Les mariages consanguins de degré inférieur au 5° étaient entachés de nullité si on découvrait la consanguinité après la célébration. Il est ainsi possible de trouver le mariage des mêmes personnes enregistré 2 fois à quelques mois d'intervalle, intervalle utilisé pour insinuer une demande de dispense...

En droit civil (droit de l'État), on compte les degrés de consanguinité différemment. En partant d'un des (futurs) époux on remonte jusqu'à l'ancêtre commun puis on redescend jusqu'à l'autre époux en comptant le nombre de générations traversées.

Dans une société où la mobilité géographique n'était pas très importante, le nombre des mariages plus ou moins consanguins était forcément relativement important . Personnellement, je les trouve fréquemment dans les populations isolées, au sens latin : sur une île, même s'il s'agit de Belle-Ile, quasiment obligée de pratiquer l'endogamie, mais également en population rurale, comme en témoigne l'acte cité. Les individus qui interviennent ainsi plusieurs fois dans ma généalogie apparaissent à partir de la 10° génération, et je compte ainsi 70 cas d'implexe pour 590 ancêtres identifiés fin 2002.

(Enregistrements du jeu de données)

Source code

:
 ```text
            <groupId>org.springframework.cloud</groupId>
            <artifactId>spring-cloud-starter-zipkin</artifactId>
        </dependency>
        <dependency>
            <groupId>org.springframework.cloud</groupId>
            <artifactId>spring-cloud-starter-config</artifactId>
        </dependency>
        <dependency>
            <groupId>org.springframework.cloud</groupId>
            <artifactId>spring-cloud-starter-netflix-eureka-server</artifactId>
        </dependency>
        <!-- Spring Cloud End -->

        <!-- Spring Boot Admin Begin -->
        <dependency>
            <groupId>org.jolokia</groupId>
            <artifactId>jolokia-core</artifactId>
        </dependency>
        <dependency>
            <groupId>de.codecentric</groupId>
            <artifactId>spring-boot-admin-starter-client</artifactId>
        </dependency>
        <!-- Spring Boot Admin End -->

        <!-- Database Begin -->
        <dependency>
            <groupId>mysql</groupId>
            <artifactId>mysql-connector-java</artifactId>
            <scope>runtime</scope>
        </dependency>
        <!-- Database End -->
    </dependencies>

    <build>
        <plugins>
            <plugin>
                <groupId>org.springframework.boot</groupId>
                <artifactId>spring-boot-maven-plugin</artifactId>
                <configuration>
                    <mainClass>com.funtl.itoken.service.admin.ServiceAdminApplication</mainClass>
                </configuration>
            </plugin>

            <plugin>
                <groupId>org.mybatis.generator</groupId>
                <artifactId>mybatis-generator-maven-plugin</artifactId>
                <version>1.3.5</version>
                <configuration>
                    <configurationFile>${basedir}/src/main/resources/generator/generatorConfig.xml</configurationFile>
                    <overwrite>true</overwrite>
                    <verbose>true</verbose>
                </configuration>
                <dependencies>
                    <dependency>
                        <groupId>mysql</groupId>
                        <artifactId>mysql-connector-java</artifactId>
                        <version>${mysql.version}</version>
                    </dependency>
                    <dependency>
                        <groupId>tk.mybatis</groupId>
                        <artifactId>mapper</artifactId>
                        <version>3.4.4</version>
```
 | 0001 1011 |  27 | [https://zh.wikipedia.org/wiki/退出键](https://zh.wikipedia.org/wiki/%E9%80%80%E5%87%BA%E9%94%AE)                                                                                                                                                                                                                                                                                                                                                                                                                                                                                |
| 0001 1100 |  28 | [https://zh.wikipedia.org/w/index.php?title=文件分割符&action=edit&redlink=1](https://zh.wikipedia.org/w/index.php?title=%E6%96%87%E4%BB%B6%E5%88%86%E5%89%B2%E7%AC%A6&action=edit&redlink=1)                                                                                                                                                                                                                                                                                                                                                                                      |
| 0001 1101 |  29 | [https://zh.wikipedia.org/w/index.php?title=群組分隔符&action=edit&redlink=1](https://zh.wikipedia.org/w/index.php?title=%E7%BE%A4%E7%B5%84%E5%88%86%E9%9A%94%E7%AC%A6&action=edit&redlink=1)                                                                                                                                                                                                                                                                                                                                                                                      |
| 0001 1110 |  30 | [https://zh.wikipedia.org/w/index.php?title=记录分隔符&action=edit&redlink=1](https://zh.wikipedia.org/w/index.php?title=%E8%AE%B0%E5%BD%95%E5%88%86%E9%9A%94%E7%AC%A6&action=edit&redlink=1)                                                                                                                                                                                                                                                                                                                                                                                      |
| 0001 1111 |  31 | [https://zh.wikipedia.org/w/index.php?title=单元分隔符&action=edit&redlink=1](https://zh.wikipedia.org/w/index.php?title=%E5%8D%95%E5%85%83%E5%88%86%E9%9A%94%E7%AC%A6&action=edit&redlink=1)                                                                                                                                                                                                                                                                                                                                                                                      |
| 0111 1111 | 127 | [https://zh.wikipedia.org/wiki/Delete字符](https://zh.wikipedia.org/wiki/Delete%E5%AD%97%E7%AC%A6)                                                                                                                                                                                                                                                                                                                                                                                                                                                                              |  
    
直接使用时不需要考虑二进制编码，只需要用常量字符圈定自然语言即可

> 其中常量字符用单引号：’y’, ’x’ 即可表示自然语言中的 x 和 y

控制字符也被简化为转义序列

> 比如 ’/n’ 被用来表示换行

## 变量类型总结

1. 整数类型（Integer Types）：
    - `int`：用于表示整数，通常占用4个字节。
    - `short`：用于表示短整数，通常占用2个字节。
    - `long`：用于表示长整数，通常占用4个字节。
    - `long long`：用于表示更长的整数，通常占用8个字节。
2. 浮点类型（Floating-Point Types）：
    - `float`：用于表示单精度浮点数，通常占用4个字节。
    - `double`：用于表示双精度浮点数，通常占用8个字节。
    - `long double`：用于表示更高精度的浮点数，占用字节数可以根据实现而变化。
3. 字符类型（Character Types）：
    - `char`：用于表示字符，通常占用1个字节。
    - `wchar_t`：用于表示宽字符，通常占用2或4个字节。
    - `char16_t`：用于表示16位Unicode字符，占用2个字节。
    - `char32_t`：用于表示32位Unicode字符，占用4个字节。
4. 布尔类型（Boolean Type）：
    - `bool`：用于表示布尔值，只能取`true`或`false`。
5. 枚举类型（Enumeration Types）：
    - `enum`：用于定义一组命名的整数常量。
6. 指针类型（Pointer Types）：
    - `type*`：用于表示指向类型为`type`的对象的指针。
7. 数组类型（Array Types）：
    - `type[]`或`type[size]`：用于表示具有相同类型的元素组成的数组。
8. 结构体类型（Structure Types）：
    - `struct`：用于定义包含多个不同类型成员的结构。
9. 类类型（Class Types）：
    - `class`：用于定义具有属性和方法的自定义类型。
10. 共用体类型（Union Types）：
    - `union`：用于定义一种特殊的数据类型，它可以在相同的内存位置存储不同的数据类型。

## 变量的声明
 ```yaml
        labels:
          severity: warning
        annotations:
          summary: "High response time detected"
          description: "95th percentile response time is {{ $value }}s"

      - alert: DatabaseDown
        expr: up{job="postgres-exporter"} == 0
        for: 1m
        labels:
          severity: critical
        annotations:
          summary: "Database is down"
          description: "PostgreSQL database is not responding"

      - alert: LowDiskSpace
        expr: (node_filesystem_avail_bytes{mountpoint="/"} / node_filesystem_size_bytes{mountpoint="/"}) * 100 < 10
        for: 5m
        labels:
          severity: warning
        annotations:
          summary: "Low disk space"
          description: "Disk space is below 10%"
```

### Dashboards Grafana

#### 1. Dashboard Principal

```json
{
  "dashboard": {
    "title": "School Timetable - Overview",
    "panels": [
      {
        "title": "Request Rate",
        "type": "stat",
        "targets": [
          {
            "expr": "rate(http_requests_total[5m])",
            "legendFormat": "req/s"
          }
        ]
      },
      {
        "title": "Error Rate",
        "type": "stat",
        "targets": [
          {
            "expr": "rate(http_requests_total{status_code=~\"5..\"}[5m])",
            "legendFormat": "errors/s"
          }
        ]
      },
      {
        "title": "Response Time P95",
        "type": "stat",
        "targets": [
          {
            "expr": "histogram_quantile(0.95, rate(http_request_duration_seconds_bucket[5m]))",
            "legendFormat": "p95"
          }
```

■ SÉRIE DE CONSIGNES:
1. D'après le texte sur les mariages consanguins, pourquoi peut-on trouver le mariage des mêmes personnes enregistré deux fois à quelques mois d'intervalle ?
2. Prolongez le texte sur les mariages consanguins à partir de sa dernière phrase.

■ RÉPONSES RÉDIGÉES:
1. Les mariages consanguins de degré inférieur au 5° étaient frappés de nullité si la consanguinité était découverte après la célébration. L'intervalle de quelques mois servait alors à insinuer une demande de dispense.

2.
par paroles de présent. Cette formule employée par les rédacteurs des actes de mariage, au début du XVII° , est une réminiscence.Bien que l’Eglise intervint pour donner la bénédiction nuptiale, le mariage fut d’abord formé par le consentement des parties. En droit strict, il n’était besoin ni de la bénédiction nuptiale, ni même de la présence du prêtre. Le Concile de Trente, puis l’ordonnance de Blois de 1579 rendirent cette bénédiction nécessaire. Les fiançailles par paroles de présents , qui constituaient de véritables mariages clandestins ne furent plus valables . L’ordonnance de 1697 renouvela celle de 1579 et frappa de nullité toute union consacrée hors de la présence du curé. Au début du XX° siècle, la règle était la suivante: les fiançailles, dans le droit canonique de l’Eglise latine, n’ont de valeur juridique que lorsqu’elles sont constatées par un écrit signé des deux parties et du curé ou de deux témoins. Mais leur rupture ne peut donner lieu qu’à une réparation de dommages._ L’Eglise grecque regarde comme adultère celui qui épouse une jeune fille déjà fiancée à un autre, si ce dernier est encore vivant. Qu'en est-il aujourdhui?